> **About this task**:
Please convert the rows that follow into a JSON list of strings, from the very start of the rows up to and including the line containing "Paris Sportifs", with one string per line. Omit blank lines and leave the pictures out.
★ ★ ★ ★
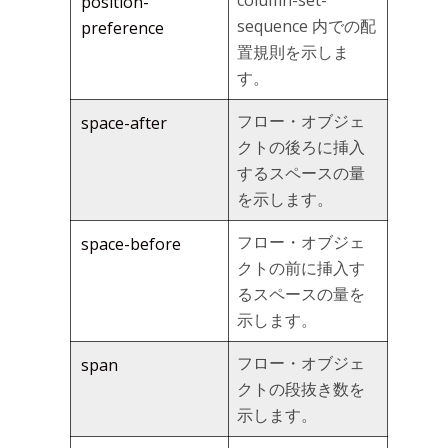
column-set-
position-
sequence 内での配
preference
置規則を示しま
す。
フロー・オブジェ
space-after
クトの後ろに挿入
するスペースの量
を示します。
フロー・オブジェ
space-before
クトの前に挿入す
るスペースの量を
示します。
フロー・オブジェ
span
クトの段抜き数を
示します。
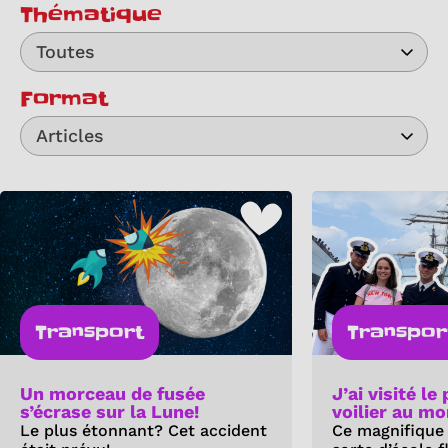
Thématique
Toutes
Format
Articles
Transport
Transpor
Un morceau de fusée
J’ai visité le
s’écrase sur la Lune!
voilier au mo
Le plus étonnant? Cet accident
Ce magnifique 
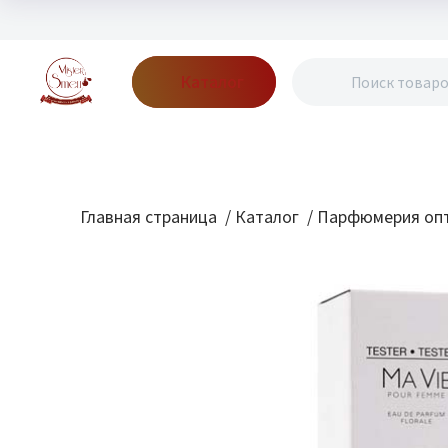
Каталог
Бренды
Акции
Блог
О нас
Доставка
Оплата
Конт
Главная страница
/
Каталог
/
Парфюмерия опт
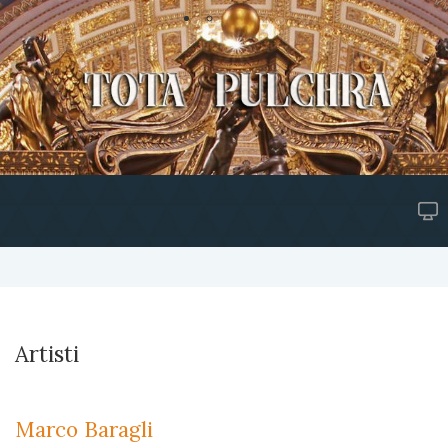
Artisti
Marco Baragli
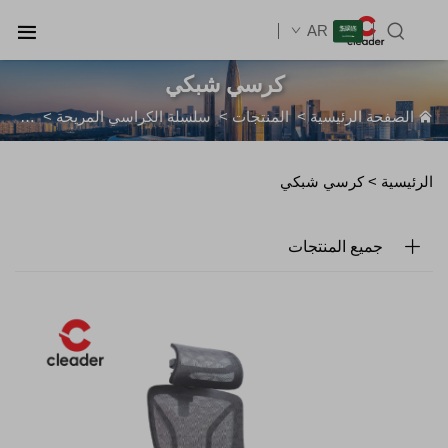
AR
كرسي شبكي
الصفحة الرئيسية
>
المنتجات
>
سلسلة الكراسي المريحة
>
كرسي
الرئيسية >
كرسي شبكي
جميع المنتجات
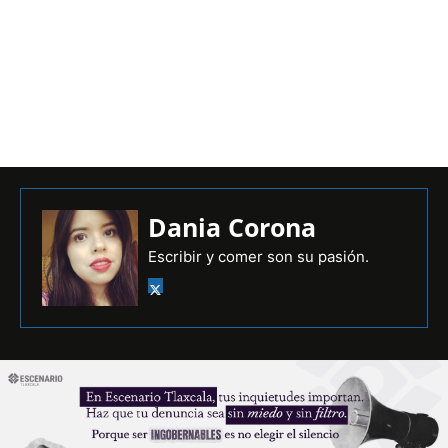
Dania Corona
Escribir y comer son su pasión.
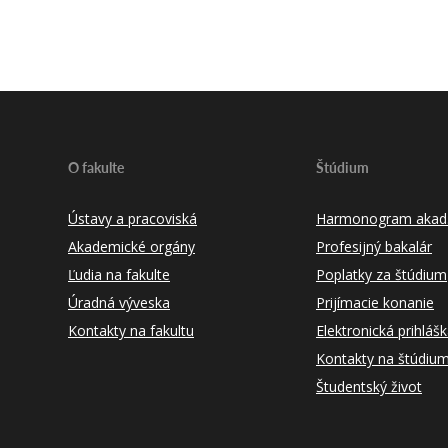
O fakulte
Štúdium
Ústavy a pracoviská
Harmonogram akad.
Akademické orgány
Profesijný bakalár
Ľudia na fakulte
Poplatky za štúdium
Úradná výveska
Prijímacie konanie
Kontakty na fakultu
Elektronická prihláš
Kontakty na štúdiu
Študentský život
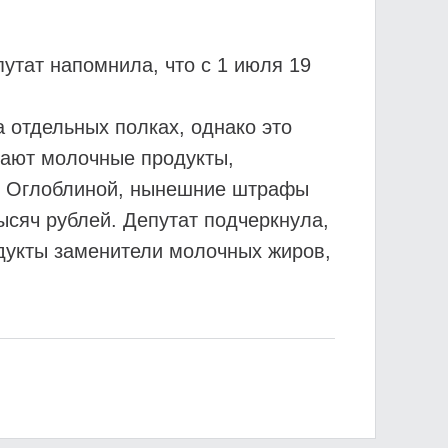
тат напомнила, что с 1 июля 19
 отдельных полках, однако это
дают молочные продукты,
ам Оглоблиной, нынешние штрафы
сяч рублей. Депутат подчеркнула,
одукты заменители молочных жиров,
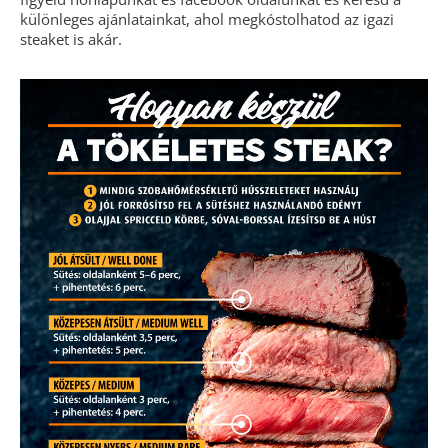
különleges ajánlatainkat, ahol megkóstolhatod az igazi
steaket is akár.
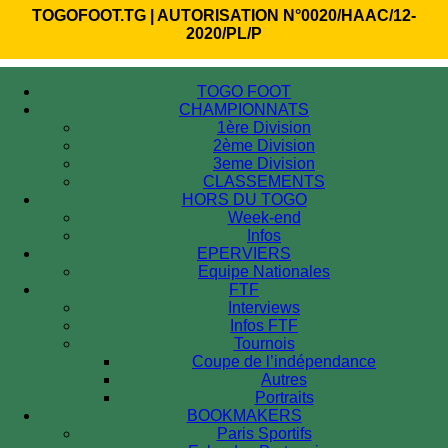
TOGOFOOT.TG | AUTORISATION N°0020/HAAC/12-
2020/PL/P
TOGO FOOT
CHAMPIONNATS
1ère Division
2ème Division
3eme Division
CLASSEMENTS
HORS DU TOGO
Week-end
Infos
EPERVIERS
Equipe Nationales
FTF
Interviews
Infos FTF
Tournois
Coupe de l’indépendance
Autres
Portraits
BOOKMAKERS
Paris Sportifs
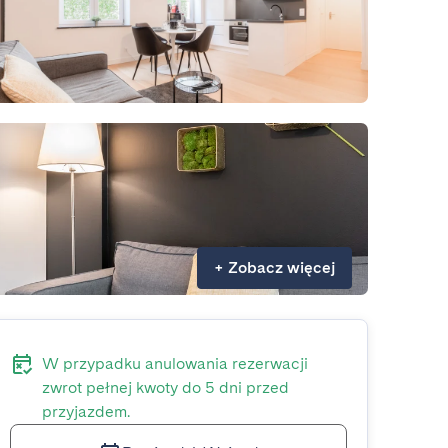
+
Zobacz więcej
W przypadku anulowania rezerwacji
zwrot pełnej kwoty do 5 dni przed
przyjazdem.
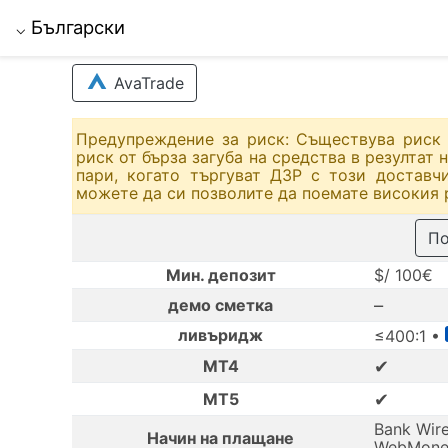
Български
⌵
AvaTrade
Предупреждение за риск: Съществува риск 
риск от бърза загуба на средства в резултат
пари, когато търгуват ДЗР с този доставч
можете да си позволите да поемате високия р
По
Мин. депозит
$/ 100€
–
демо сметка
ливъридж
≤400:1 •
✔
MT4
✔
MT5
Bank Wire 
Начин на плащане
WebMone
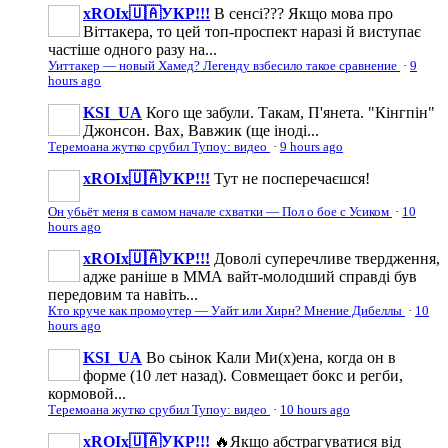
xROIx🇺🇦УКР!!!
В сенсі??? Якщо мова про
Віттакера, то цей топ-проспект наразі й виступає
частіше одного разу на...
Уиттакер — новый Хамед? Легенду взбесило такое сравнение
·
9
hours ago
KSI_UA
Кого ще забули. Такам, П'янета. "Кінгпін"
Джонсон. Вах, Вавжик (ще іноді...
Теремоана жутко срубил Тупоу: видео
·
9 hours ago
xROIx🇺🇦УКР!!!
Тут не посперечаєшся!
Он убьёт меня в самом начале схватки — Пол о бое с Усиком
·
10
hours ago
xROIx🇺🇦УКР!!!
Доволі суперечливе твердження,
адже раніше в ММА вайт-молодший справді був
передовим та навіть...
Кто круче как промоутер — Уайт или Хирн? Мнение Дибеллы
·
10
hours ago
KSI_UA
Во сьінок Кали Ми(х)ена, когда он в
форме (10 лет назад). Совмещает бокс и регби,
кормовой...
Теремоана жутко срубил Тупоу: видео
·
10 hours ago
xROIx🇺🇦УКР!!!
🔥Якщо абстрагуватися від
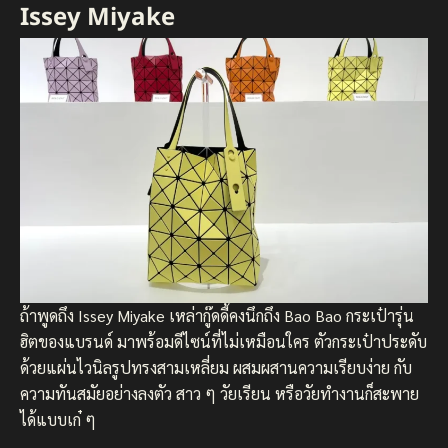
Issey Miyake
ถ้าพูดถึง Issey Miyake เหล่ากู๊ดดี้คงนึกถึง Bao Bao กระเป๋ารุ่น
ฮิตของแบรนด์ มาพร้อมดีไซน์ที่ไม่เหมือนใคร ตัวกระเป๋าประดับ
ด้วยแผ่นไวนิลรูปทรงสามเหลี่ยม ผสมผสานความเรียบง่าย กับ
ความทันสมัยอย่างลงตัว สาว ๆ วัยเรียน หรือวัยทำงานก็สะพาย
ได้แบบเก๋ ๆ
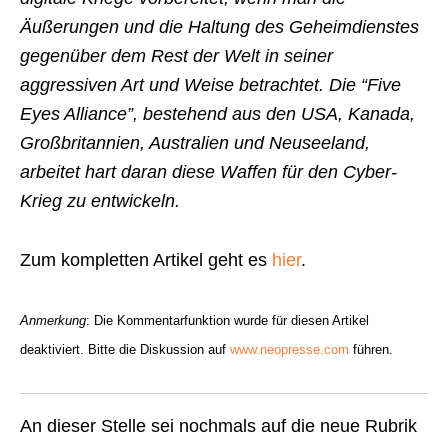
Äußerungen und die Haltung des Geheimdienstes
gegenüber dem Rest der Welt in seiner
aggressiven Art und Weise betrachtet. Die “Five
Eyes Alliance”, bestehend aus den USA, Kanada,
Großbritannien, Australien und Neuseeland,
arbeitet hart daran diese Waffen für den Cyber-
Krieg zu entwickeln.
Zum kompletten Artikel geht es
hier
.
Anmerkung
: Die Kommentarfunktion wurde für diesen Artikel
deaktiviert. Bitte die Diskussion auf
www.neopresse.com
führen.
An dieser Stelle sei nochmals auf die neue Rubrik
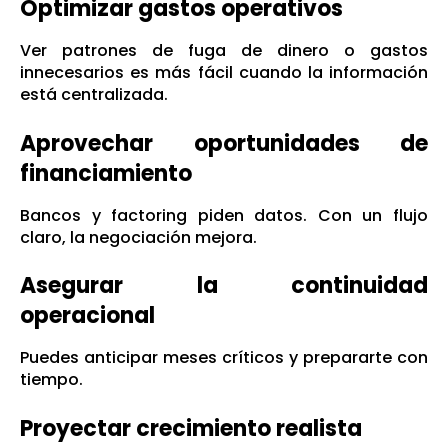
Optimizar gastos operativos
Ver patrones de fuga de dinero o gastos
innecesarios es más fácil cuando la información
está centralizada.
Aprovechar oportunidades de
financiamiento
Bancos y factoring piden datos. Con un flujo
claro, la negociación mejora.
Asegurar la continuidad
operacional
Puedes anticipar meses críticos y prepararte con
tiempo.
Proyectar crecimiento realista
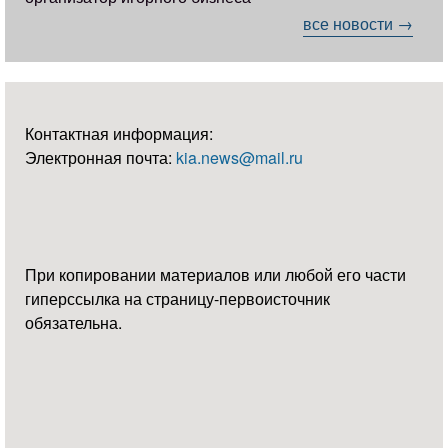
все новости →
Контактная информация:
Электронная почта:
kia.news@mail.ru
При копировании материалов или любой его части
гиперссылка на страницу-первоисточник
обязательна.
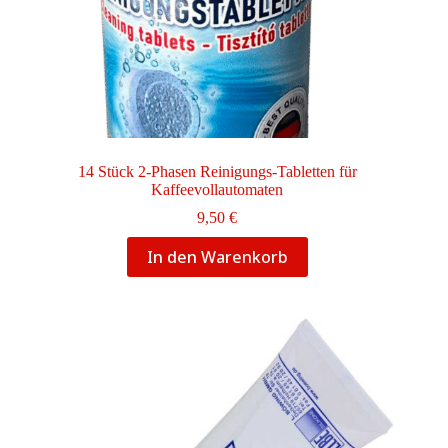
14 Stück 2-Phasen Reinigungs-Tabletten für
Kaffeevollautomaten
9,50
€
In den Warenkorb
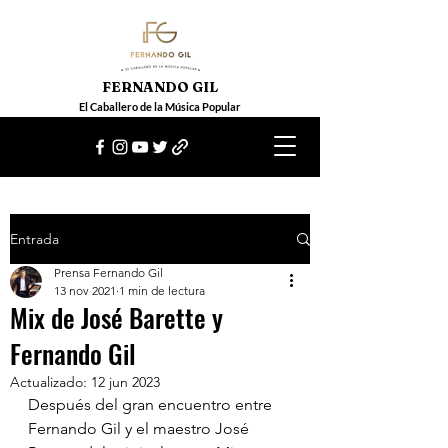
FERNANDO GIL
El Caballero de la Música Popular
Entrada
Prensa Fernando Gil
13 nov 2021
1 min de lectura
Mix de José Barette y
Fernando Gil
Actualizado:
12 jun 2023
Después del gran encuentro entre 
Fernando Gil y el maestro José 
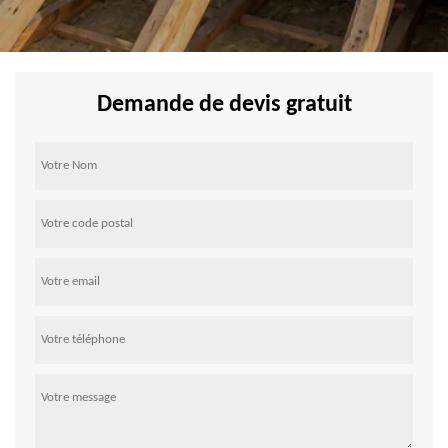
Demande de devis gratuit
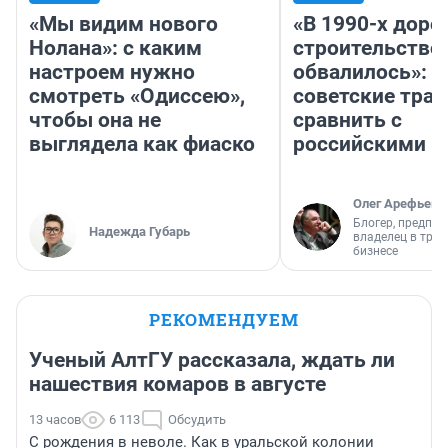
«Мы видим нового
«В 1990-х дор
Нолана»: с каким
строительство
настроем нужно
обвалилось»: 
смотреть «Одиссею»,
советские трас
чтобы она не
сравнить с
выглядела как фиаско
российскими
Олег Арефьев
Блогер, предпри
Надежда Губарь
владелец в тра
бизнесе
РЕКОМЕНДУЕМ
Ученый АлтГУ рассказала, ждать ли
нашествия комаров в августе
13 часов
6 113
Обсудить
С рождения в неволе. Как в уральской колонии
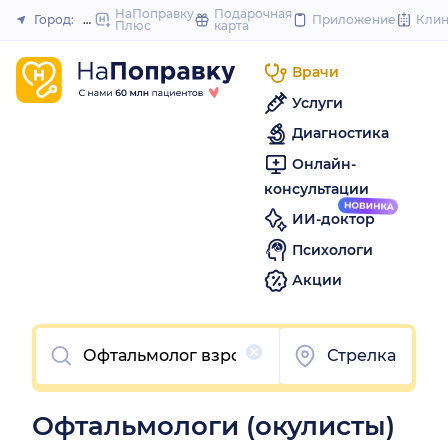
to
НаПоправку
Подарочная
Город:
Нижний Новгород
Приложение
Кли
Плюс
карта
Закрыть
content
Врачи
Услуги
Диагностика
Онлайн-
консультации
ИИ-доктор
Психологи
Акции
Очистить
Стрелка
Офтальмологи (окулисты)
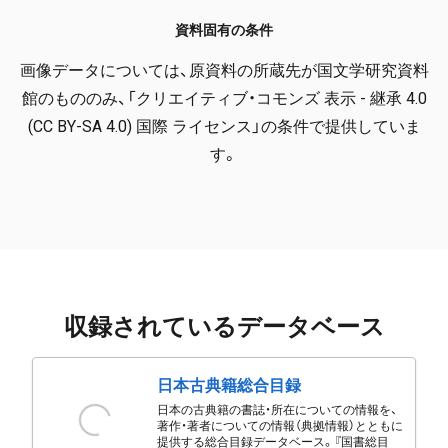
資料固有の条件
画像データについては、原資料の所蔵先が国文学研究資料
館のもののみ、「クリエイティブ・コモンズ 表示 - 継承 4.0
(CC BY-SA 4.0) 国際 ライセンス」の条件で提供していま
す。
収録されているデータベース
日本古典籍総合目録
日本の古典籍の書誌・所在についての情報を、
著作・著者についての情報（典拠情報）とともに
提供する総合目録データベース。『国書総目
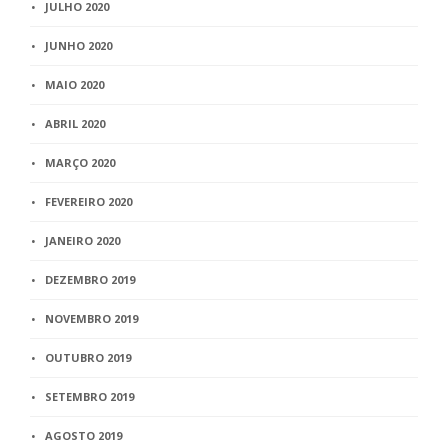
JULHO 2020
JUNHO 2020
MAIO 2020
ABRIL 2020
MARÇO 2020
FEVEREIRO 2020
JANEIRO 2020
DEZEMBRO 2019
NOVEMBRO 2019
OUTUBRO 2019
SETEMBRO 2019
AGOSTO 2019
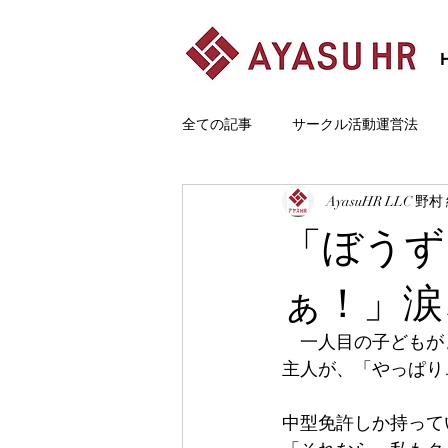
全ての記事
サークル活動運営法
AyasuHR LLC 野村
はじめまして
カテゴリー 1
「ぼうず
ぁ！」涙
　一人目の子どもが
主人が、「やっぱり
中型免許しか持って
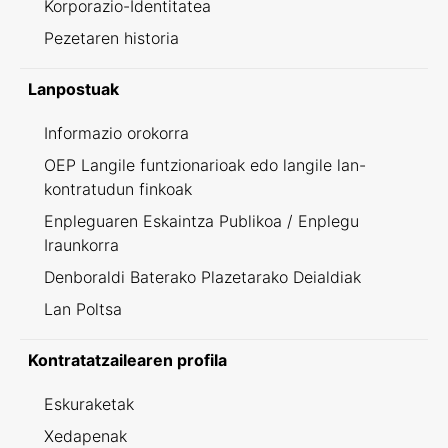
Korporazio-Identitatea
Pezetaren historia
Lanpostuak
Informazio orokorra
OEP Langile funtzionarioak edo langile lan-
kontratudun finkoak
Enpleguaren Eskaintza Publikoa / Enplegu
Iraunkorra
Denboraldi Baterako Plazetarako Deialdiak
Lan Poltsa
Kontratatzailearen profila
Eskuraketak
Xedapenak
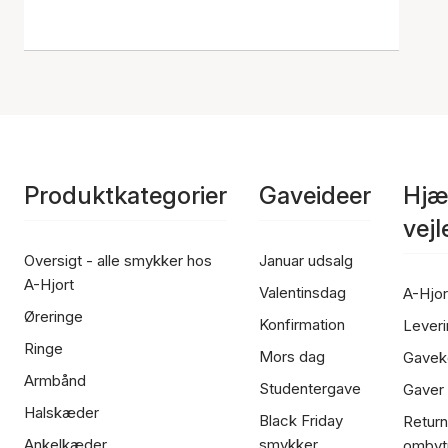
Produktkategorier
Gaveideer
Hjæ
vej
Oversigt - alle smykker hos
Januar udsalg
A-Hjort
Valentinsdag
A-Hjor
Øreringe
Konfirmation
Leveri
Ringe
Mors dag
Gavek
Armbånd
Studentergave
Gaver
Halskæder
Black Friday
Return
Ankelkæder
smykker
ombyt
★ ★ ★ ★
> **Answer to the exercise**:
[
  "column-set-",
  "position-",
  "sequence 内での配",
  "preference",
  "置規則を示しま",
  "す。",
  "フロー・オブジェ",
  "space-after",
  "クトの後ろに挿入",
  "するスペースの量",
  "を示します。",
  "フロー・オブジェ",
  "space-before",
  "クトの前に挿入す",
  "るスペースの量を",
  "示します。",
  "フロー・オブジェ",
  "span",
  "クトの段抜き数を",
  "示します。",
  "Thématique",
  "Toutes",
  "Format",
  "Articles",
  "Transport",
  "Transpor",
  "Un morceau de fusée",
  "J’ai visité le",
  "s’écrase sur la Lune!",
  "voilier au mo",
  "Le plus étonnant? Cet accident",
  "Ce magnifique ",
  "Каталог",
  "Бренды",
  "Акции",
  "Блог",
  "О нас",
  "Доставка",
  "Оплата",
  "Конт",
  "Главная страница",
  "/",
  "Каталог",
  "/",
  "Парфюмерия опт",
  "Artisti",
  "Marco Baragli",
  "AR",
  "كرسي شبكي",
  "الصفحة الرئيسية",
  ">",
  "المنتجات",
  ">",
  "سلسلة الكراسي المريحة",
  ">",
  "كرسي",
  "الرئيسية >",
  "كرسي شبكي",
  "جميع المنتجات",
  "Dania Corona",
  "Escribir y comer son su pasión.",
  "O fakulte",
  "Štúdium",
  "Ústavy a pracoviská",
  "Harmonogram akad.",
  "Akademické orgány",
  "Profesijný bakalár",
  "Ľudia na fakulte",
  "Poplatky za štúdium",
  "Úradná výveska",
  "Prijímacie konanie",
  "Kontakty na fakultu",
  "Elektronická prihláš",
  "Kontakty na štúdiu",
  "Študentský život",
  "тат напомнила, что с 1 июля 19",
  " отдельных полках, однако это",
  "дают молочные продукты,",
  "ам Оглоблиной, нынешние штрафы",
  "сяч рублей. Депутат подчеркнула,",
  "одукты заменители молочных жиров,",
  "különleges ajánlatainkat, ahol megkóstolhatod az igazi",
  "steaket is akár.",
  "TOGOFOOT.TG | AUTORISATION N°0020/HAAC/12-",
  "2020/PL/P",
  "TOGO FOOT",
  "CHAMPIONNATS",
  "1ère Division",
  "2ème Division",
  "3eme Division",
  "CLASSEMENTS",
  "HORS DU TOGO",
  "Week-end",
  "Infos",
  "EPERVIERS",
  "Equipe Nationales",
  "FTF",
  "Interviews",
  "Infos FTF",
  "Tournois",
  "Coupe de l’indépendance",
  "Autres",
  "Portraits",
  "BOOKMAKERS",
  "Paris Sportifs"
]